Nous étions très attendus sur ce sujet car il est évident que, sans la vigilance des pays francophones et de l’OIF, la langue française aurait perdu sa place au sein du mouvement olympique. L’usage du français aux Jeux de Paris 2024 a été favorisé en amont des Jeux, notamment par la délégation ministérielle à la Francophonie du ministère des Sports, et par le ministère de l’Europe et des Affaires étrangères, qui a par multiplié les formations, préparé des guides, des livrets d’accueil pour aider les visiteurs étrangers à réussir leur séjour. Beaucoup de démarches ont été entreprises. Pendant les Jeux, les acteurs de la francophonie ont organisé plusieurs événements : l’AFCNO (Association francophone de comités nationaux olympiques) s’est réunie au Club France, une soirée francophone s’est déroulée à la Maison du Canada… Plusieurs fédérations nationales de pays francophones se sont rapprochées.
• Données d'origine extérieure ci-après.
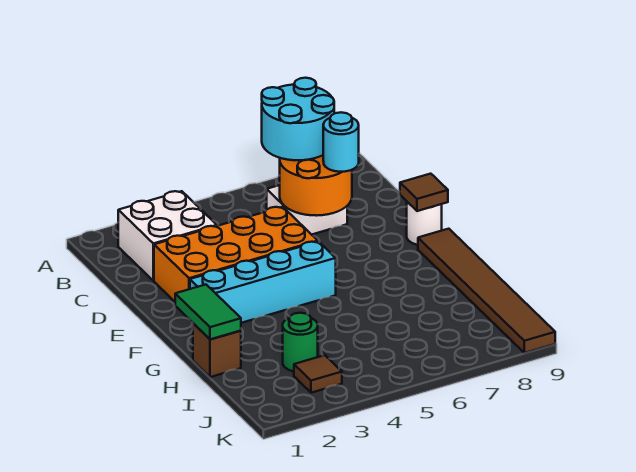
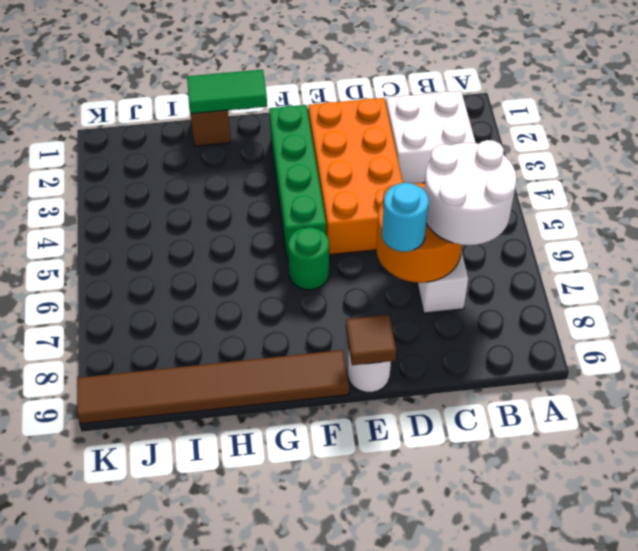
cyan round brick B6:C7 level 3 -> white round brick B6:C7 level 3
cyan brick F2:F5 level 1 -> green brick F2:F5 level 1
green round brick I3 level 1 -> green round brick F6 level 1
brown tile J3 level 1 -> none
Et on constate aujourd’hui que le mouvement paralympique, où le français n’est pas langue officielle, s’empare également du sujet.
Quelles seront les prochaines étapes de la diplomatie sportive française ?
La première étape va consister à valoriser à l’international tout ce qui a été entrepris et réalisé à l’occasion des Jeux. La France a démontré un vrai savoir-faire dans l’événementiel sportif. Il va intéresser les futurs hôtes. Il faut le mettre en avant et je m’y attèlerai en tant qu’ambassadeur pour le Sport. J’en veux pour preuve des rendez-vous la semaine passée avec le ministre des Sports égyptien, ou la secrétaire générale du ministère indien des Sports, dans la perspective de la candidature de l’Inde aux Jeux d’été en 2036. Il faut aussi valoriser les entreprises françaises qui ont été impliquées dans l’organisation des Jeux de Paris 2024. Enfin, nous allons faire en sorte que le sport continue d’être un outil pour renforcer les liens avec nos pays partenaires. Je pense au Sénégal dans la perspective des Jeux olympiques de la Jeunesse en 2026, mais aussi la Côte d’Ivoire, le Cameroun, le Kenya…
A titre plus personnel, comment avez-vous vécu ces Jeux à domicile avec la casquette d’ambassadeur français pour le sport ?
J’ai été ravi d’avoir pu exercer cette fonction dans ce contexte unique. L’opportunité a été exceptionnelle. Concrètement, mon action a été assez diversifiée. Avant les Jeux, il était surtout question de veiller à la bonne coordination des services impliqués dans la « livraison » des Jeux au ministère de l’Europe et des Affaires étrangères. Après le début des Jeux, je n’ai cessé d’aller à la rencontre du mouvement sportif, sur le terrain. J’ai rencontré les représentants de 35 délégations étrangères pendant les Jeux, dont la Grande-Bretagne, le Brésil, la Suisse, le Japon, puis une douzaine à l’occasion des paralympiques. A cela, il faut ajouter les nombreuses rencontres bilatérales pour discuter des possibilités de coopération, avec notamment les Etats-Unis, le Kenya, l’Inde ou le Bahreïn. Enfin, les Jeux nous ont aussi permis d’organiser le premier forum international de la diplomatie sportive, auquel ont participé l’Australie, le Royaume-Uni, les Etats-Unis ou encore la Nouvelle-Zélande. Un forum qui aura vocation à se réunir à nouveau dans les mois qui viennent.